Again, this is all standard fare, but standard fare is refreshing after the last episode.
How it happened
Brett also broke some news about the process, saying Grifol signed a three-year deal. That’s standard-issue for managers, but the White Sox treat contract details for non-players as (failed) state secrets, so I welcome Brett popping that particular bubble.
He also got into the weeds of how the interview process unfolded, that Rick Hahn and Chris Getz interviewed Grifol.
And that Grifol has ties to Getz from their days in Kansas City.
And that Brett got Getz into his country club when they were in KC.
And that Brett and Jerry Reinsdorf talked about Grifol before the final interview stage.
And that La Russa also called Brett about Grifol.
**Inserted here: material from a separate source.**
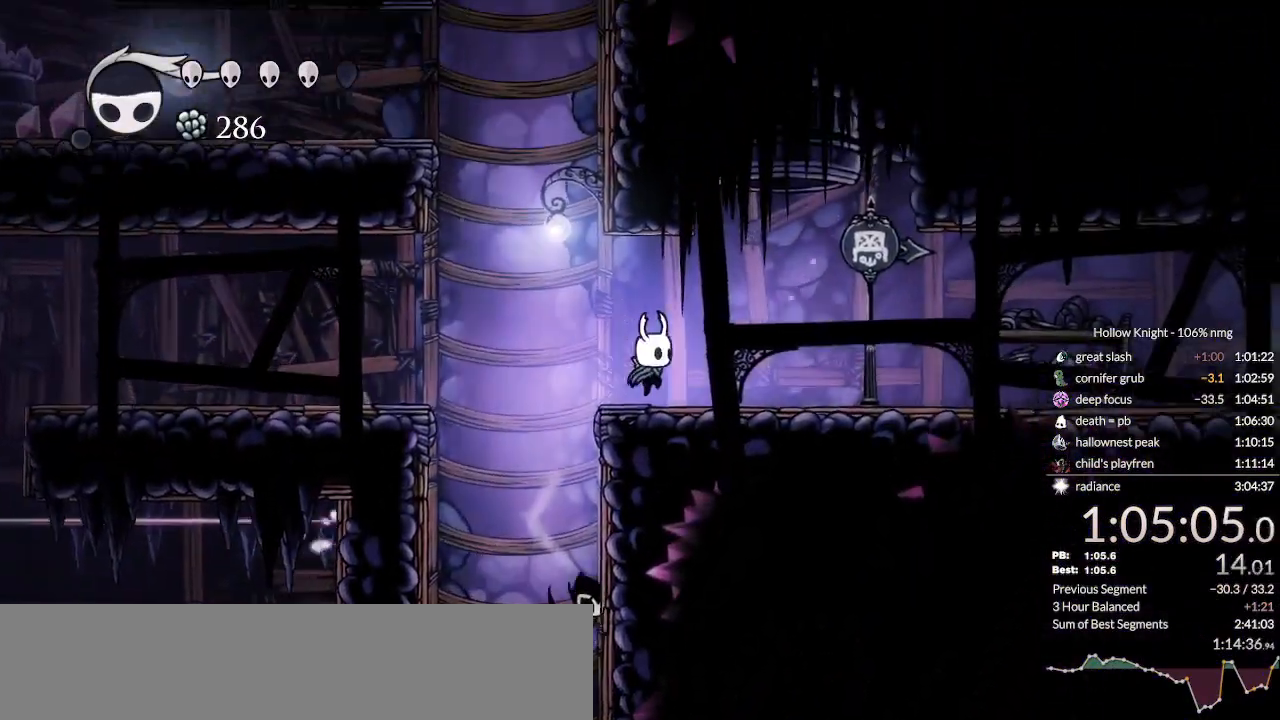
{"keys": ["cdash", "right"], "events": [[67, "cdash", "down"]]}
It’s a little hard to nail down the exact order because Brett also went on detours involving Eddie Einhorn, Dennis Gilbert and Charley Lau, which explains how he and Reinsdorf are tight. Likewise, it’s hard to discern whether La Russa was involved in the process, because it sounds more like La Russa nosing around White Sox business on his own, or through a secret Hall of Famer Hotline. Brett also complained about newspapers not having box scores, so he made himself at home. The stenographers might have their hands full, but that’s not his problem.
The coaching staff
The White Sox’s pitching apparatus of Ethan Katz and Curt Hasler is expected to return, which isn’t as newsworthy as the pending arrival of new bench coach (and former Blue Jays manager) Charlie Montoyo.
Montoyo is certainly a qualified choice (new Royals manager Matt Quatraro followed Montoyo’s path from Tampa Bay bench coach to first first MLB managing job), and while his Toronto tenure ended unceremoniously with a July firing because the Jays spun their wheels, it sounds like players turned on him only because Montoyo didn’t turn on players first.
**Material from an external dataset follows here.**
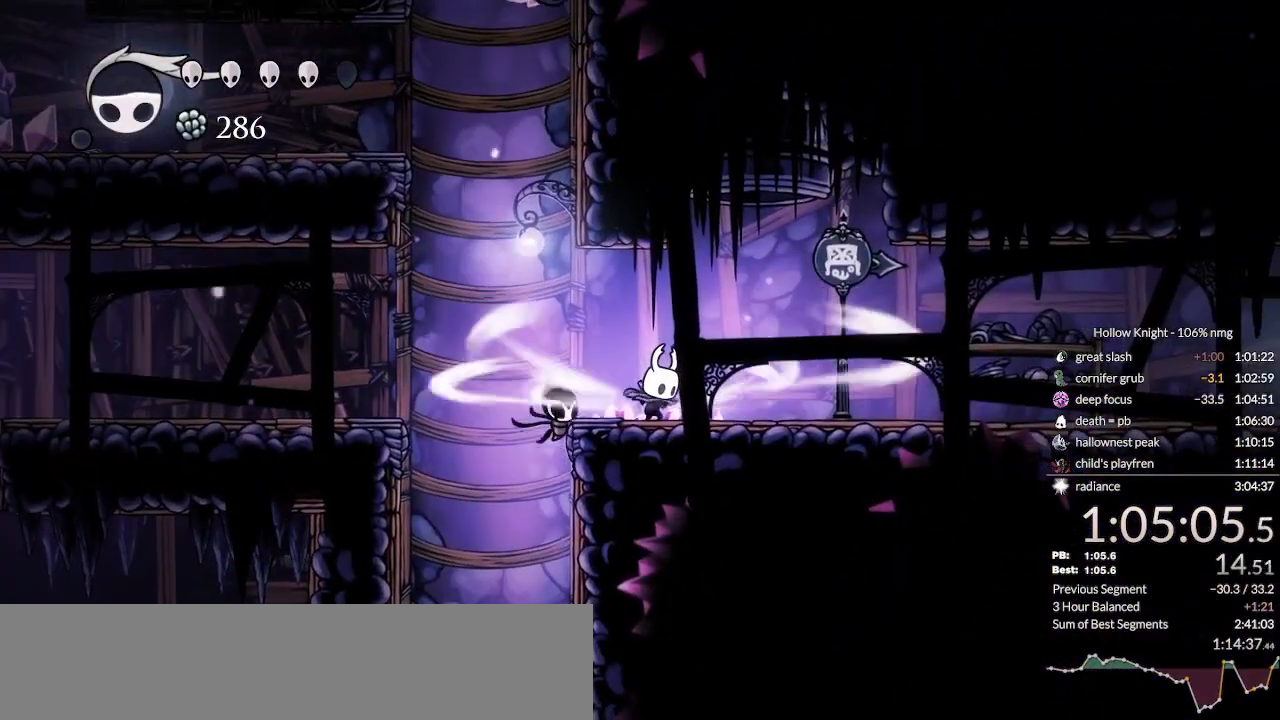
{"keys": [], "events": [[433, "cdash", "up"], [433, "right", "up"]]}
Montoyo provides experience that Grifol lacks, but he doesn’t seem like somebody who will provide a harder edge. That’s not necessarily a bad thing, because a hiring process should be more nuanced than merely hiring an opposite. When the White Sox hired Robin Ventura, they agreed on Mark Parent for that kind of good cop/bad cop arrangement, and neither turned out to be an asset. For all we know, Grifol might provide all the motivation the team needs, even if he lacks the authoritarian reputation that Liam Hendriks suggested the Sox needed.
Between Grifol and Montoyo, I’d hope they’d have enough contacts that finally inspire the Sox to shed Joe McEwing and Daryl Boston, neither of whom distinguished himself over the course of three White Sox managers. McEwing could’ve been relieved of his third-base coach duties when his worst send of the season almost sent Yasmani Grandal back to the OR, and the less said about Boston, the better.
As for Frank Menechino, he and Howie Clark seemed to be on the chopping block regardless of the managerial situation because the White Sox’s discipline deteriorated beyond recognition. While Grifol’s own experience as a hitting coach was as brief as it was unsuccessful, sometimes you learn about what it takes to do a job from first-hand experience of doing it poorly. I’d also hope second-hand experience applies as well, because he should have gotten plenty of it from watching Mike Matheny.
As for us
Josh and I discussed the Pedro Grifol hiring on the latest episode of the Sox Machine Podcast. On an excitement scale of 1 to 10, Josh gave the hiring a 6. I gave it a 4, but mostly because I think I couldn’t have gone higher than 6 for any of the candidates remaining.